By Oshrat Carmiel
July 9 (Bloomberg) -- Manhattan apartment rents fell as much as 18 percent in the second quarter from a year earlier as rising unemployment curbed demand.
The median price dropped 3.1 percent to $3,100 a month, appraiser Miller Samuel Inc. and broker Prudential Douglas Elliman Real Estate said today. Studio prices fell 18 percent to $2,000; one-bedrooms declined 13 percent to $2,795; two-bedrooms were down 5.1 percent to $4,550 and three-bedrooms dropped 4 percent to $7,673. A separate report from broker Citi-Habitats Inc. showed average rents fell 8 percent for studio and one- bedrooms and 11 percent for two- and three-bedrooms.
“People were kind of in a preservation mode, saying ‘I’m not sure of the future so I’m not going to make any leaps,’” said Prudential Douglas Elliman President Dottie Herman. “Most consumers, when they did not have to make a decision, didn’t.”
The number of new leases signed plummeted 58 percent, according to Miller Samuel. Private-sector employment in the city dropped by 91,200 jobs, or 2.8 percent, in the 12 months through May as Wall Street losses and asset writedowns topped $1.47 trillion. National unemployment climbed to 9.5 percent in June, according to the U.S. Labor Department.
Apartment vacancies across the U.S. rose to their highest in 22 years in the second quarter, New York-based real estate research firm Reis Inc. said yesterday. The last time landlords had so much empty space was in 1987, when the Standard & Poor’s 500 Index lost almost a quarter of its value in three months.
Rent Discounts
“Unemployment has had a much more immediate impact on the rental market than the purchase market,” Miller Samuel President Jonathan Miller said.
Landlords agreed to average reductions of 9.5 percent off their original asking rents, compared with a typical discount of 2.6 percent a year ago, Miller Samuel reported.

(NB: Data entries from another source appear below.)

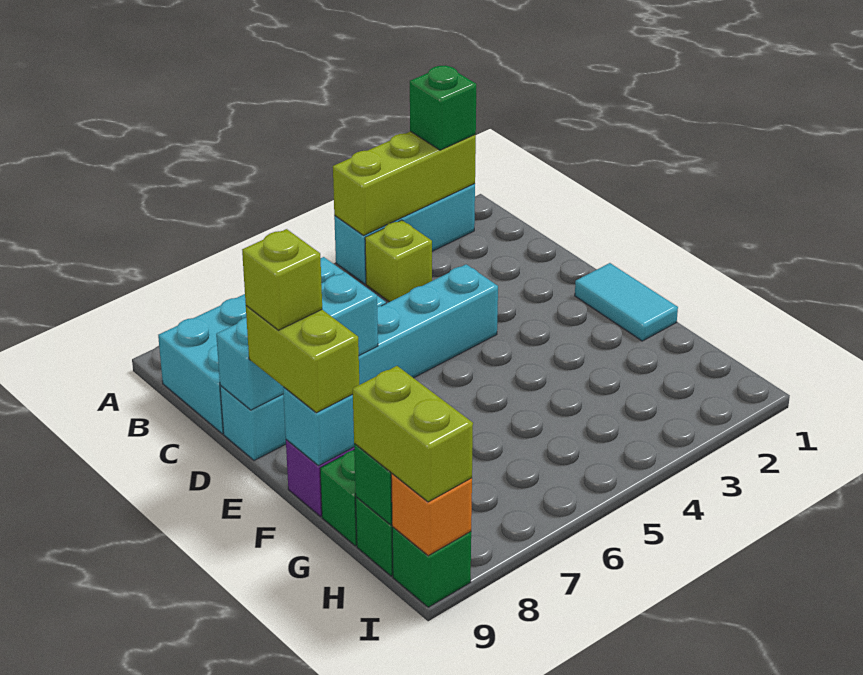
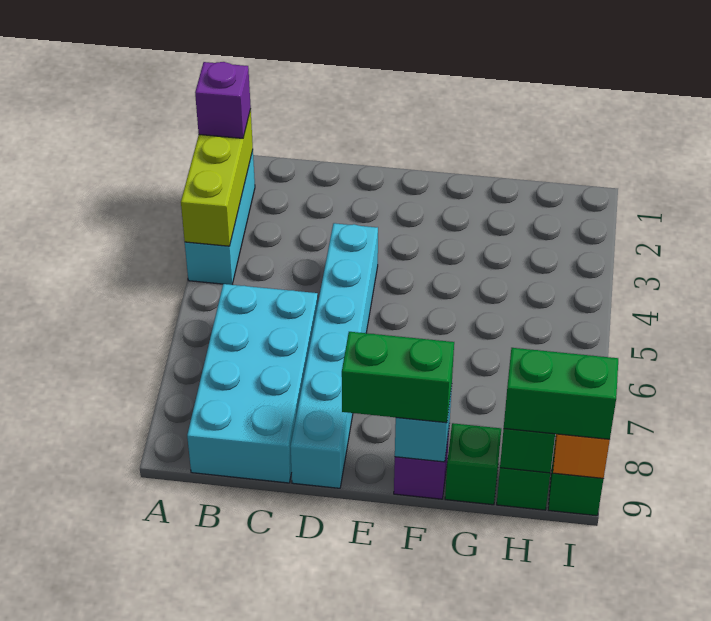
green brick A2 level 3 -> purple brick A2 level 3
lime brick B4 level 1 -> none
cyan brick D7:D9 level 2 -> none
cyan tile E1:F1 level 1 -> none
lime brick E9:F9 level 3 -> green brick E9:F9 level 3
lime brick E9 level 4 -> none
lime brick H9:I9 level 3 -> green brick H9:I9 level 3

“Appropriately priced properties are renting at a far greater pace than those properties that are not,” Citi-Habitats President Gary Malin said in a statement. “It is very clear that prices and incentives have played a larger role in the rental marketplace during the first half of 2009.”
Landlords are offering at least a month’s free rent and paying broker fees, said Ali Jafri, a broker at Prudential Douglas Elliman.

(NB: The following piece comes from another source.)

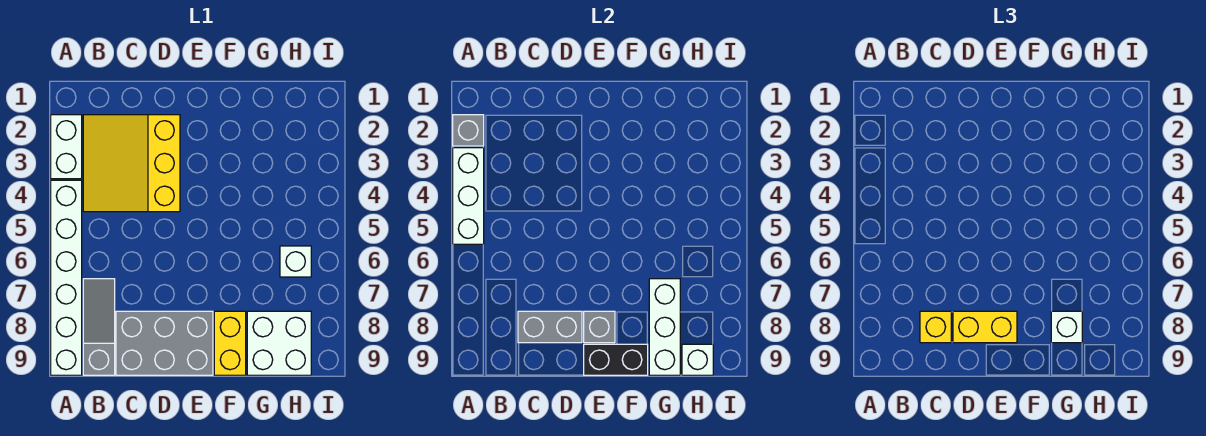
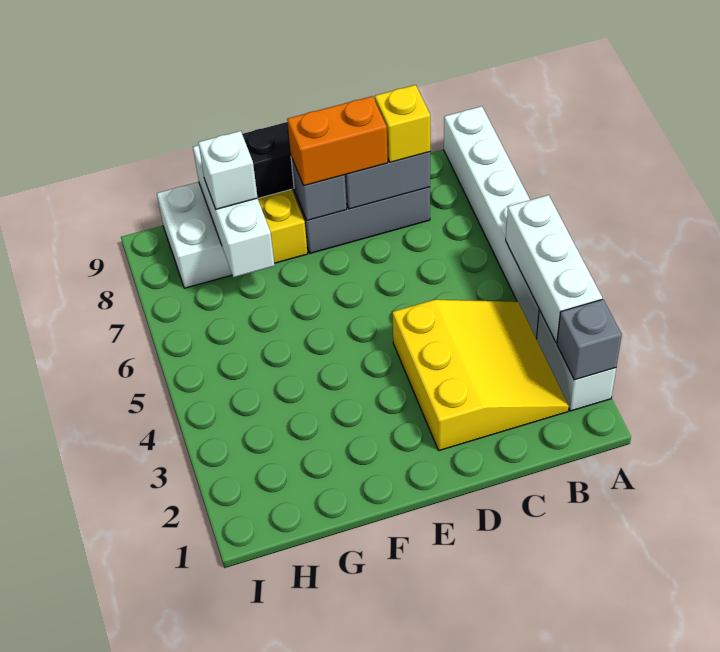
grey slope B7:B9 level 1 top 9 -> none
yellow brick D8:E8 level 3 -> orange brick D8:E8 level 3
white brick H6 level 1 -> none
white brick H9 level 2 -> none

On the Upper East Side, the average apartment price ranged from $1,617 for a studio to $5,214 for three bedrooms. One- bedrooms in that neighborhood averaged $2,133 and two-bedrooms cost $3,075, Citi-Habitats said.
On the Upper West Side, rents stood at $1,744 for studios; $2,304 for one-bedrooms; $3,386 for two-bedrooms; and $5,545 for three-bedrooms, Citi-Habitats said.
Neighborhood Numbers
Miller Samuel said the median rent downtown fell 2.7 percent to $3,200, while on the East Side the drop was 18 percent to $2,550. West Side rents declined 9.4 percent to a median of $2,900; and Uptown it was $1,563, a 29 percent reduction from a year earlier. The company didn’t provide more detailed neighborhood data in its report.
The median price for a building with a doorman dropped 4.2 percent to $3,300, Miller Samuel said. Rents in buildings without doormen dropped 13.3 percent to a median price of $2,250. In new buildings with doormen, the average price for a studio is $2,443, according to Citi-Habitats. A one-bedroom in a new development averages $3,455.
Stephen Shearin, 44, an Internet ad executive from Bayville, New York, began searching for a Manhattan apartment after his daughter finished the school year in June. He’s looking for a two-bedroom near Gramercy Park or on the Upper East Side for no more than $3,000, he said.
“I’ve got a pretty cool unit in mind, but my gut feeling is that if I waited for two more weeks, I’ll get exactly what I want: the backyard, the two bedrooms -- at the price I want,” he said. “I’ll sit out in the hot August until I harpoon the perfect one.”